Books Do Furnish a Room - Anthony Powell [38]
‘Not George’s,’ said Susan. ‘I cried for days.’
‘So did I,’ said Norah. ‘Weeks.’
She was never to be outdone by Susan.
‘That’s quite different again,’ said Hugo. ‘I quite agree I was cut up by George too. Felt awful about him in an odd way – I mean not the obvious way, but treating it objectively. It seemed such bloody bad luck. What I’m talking about is that sense of relief about hearing a given death has taken place. One can’t explain it to oneself.’
‘I think you’re all absolutely awful,’ said Roddy Cutts.
‘I don’t like hearing about death or people dying in the least. It upsets me even if I don’t know them – some film star you’ve hardly seen or foreign statesman or scientist you’ve only read about in the paper. It thoroughly depresses me. I agree with Dicky about that. Let’s change the subject.’
I asked whether he had settled with Widmerpool the rights and wrongs of hire-purchase.
‘I don’t much care for the man. In the margins where we might be reasonably in agreement, he always takes what strikes me as an unnecessarily aggressive line.’
‘What’s Cheap Money?’
‘The idea is to avoid a superfluity of the circulating medium concentrated on an insufficiency of what you swop it for. When Widmerpool and his like have put the poor old rentier on the spot they may find he wasn’t performing too useless a role.’
‘But Widmerpool’s surely a rentier himself?’
‘He’s a bill-broker, and the bill-brokers are the only companies getting any sympathy from the Government these days. He’s in the happy position of being wooed by both sides, the Labour Party – that is to say his own party – and the City, who hope to get concessions.’

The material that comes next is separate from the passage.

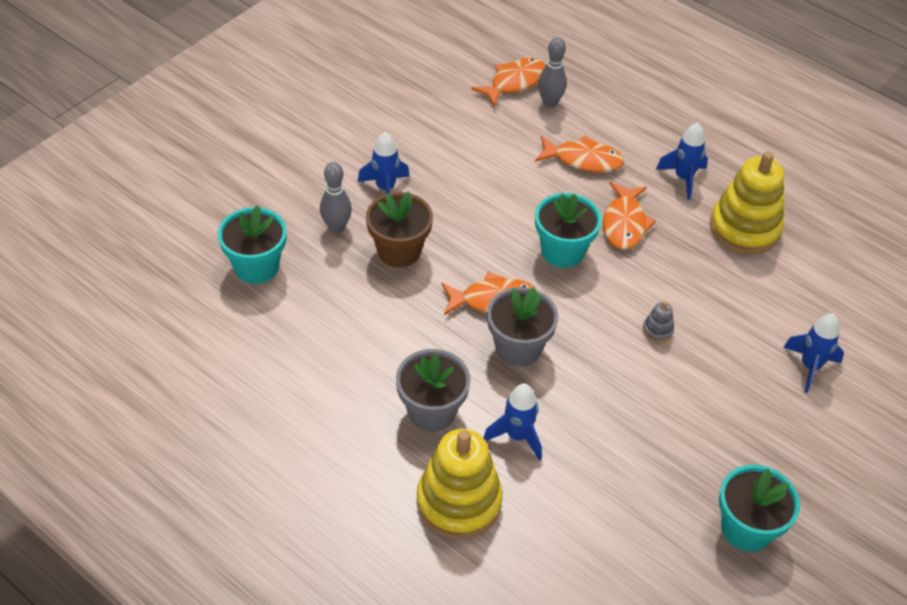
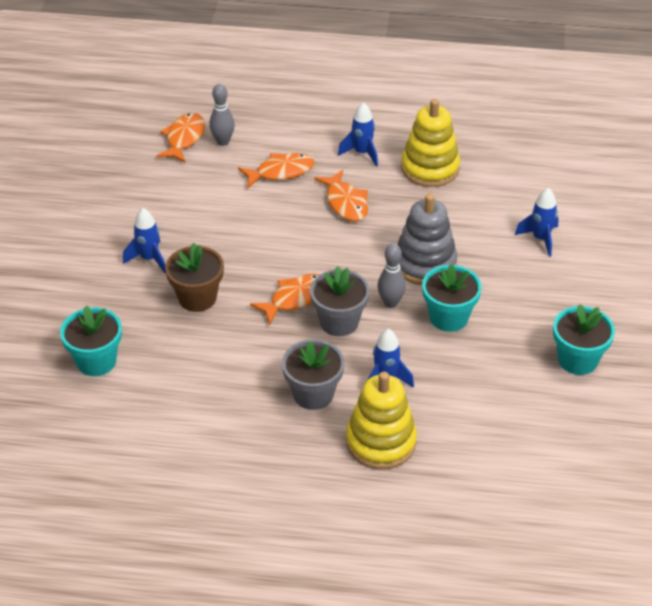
camera: 30 degrees left, 5 degrees down
grey bowling pin [320,162,352,233] -> grey bowling pin moved to [377,244,406,308]
turquoise flower pot [535,193,602,268] -> turquoise flower pot moved to [422,264,482,332]
grey stacking toy [642,301,674,343] -> grey stacking toy [397,194,457,285], size x2.45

‘I find politics far more lowering a subject than death,’ said Norah. ‘Especially if they have to include discussing that man. I can’t think how Pam can stand him for five minutes. I’m not surprised she’s ill all the time.’
‘I was told that one moment she was going to marry John Mountfichet,’ said Susan. ‘He was prepared to leave his wife for her. Then he was killed. She made this marriage on the rebound. Decided to marry the first man who asked her.’
‘Don’t you believe it,’ said Jeavons. ‘That sort of story always gets put round. Who was Mountfichet’s wife – the Huntercombes’ girl Venetia, wasn’t she? I bet they suited each other a treat in their own way. Married couples usually do.’
‘What’s that got to do with whether he was going off with Pamela Flitton?’ asked Norah. ‘Or whether she married Widmerpool on the rebound?’
‘People get divorced just because they don’t know they suit each other,’ said Jeavons.
He did not enlarge further on this rebuttal of the theory that people married ‘on the rebound’, or that the first choice was founded on an instinctive Tightness of judgment. Instead, he turned to the question of how he himself was to get back to London. Wandering about the room chainsmoking, he looked more than ever like a plain-clothes man.
‘Wish the train didn’t arrive back so late. They must be getting familiar with my face on that line. Probably think I’m working the three-card trick. Anything I can do to help sort things out while I’m here? Cleaning up that mess in the jar’s whetted my appetite for work. I’d have offered to be a bearer, if I’d thought I could hold up the coffin for more than a minute and a half, but that lump of gunmetal in my guts has been giving trouble again. Never seems to settle down. Sure the army vets left a fuse there, probably a whole shellcap. Can’t digest a thing. Becomes a bore after a time. Never know what you may do when you’re in that state. Didn’t want to be halfway up the aisle, and drop my end of the coffin. Still, that couldn’t have disrupted things, or made more row, than that girl did going out. Wish Molly was alive. Nothing Molly didn’t know about funerals.’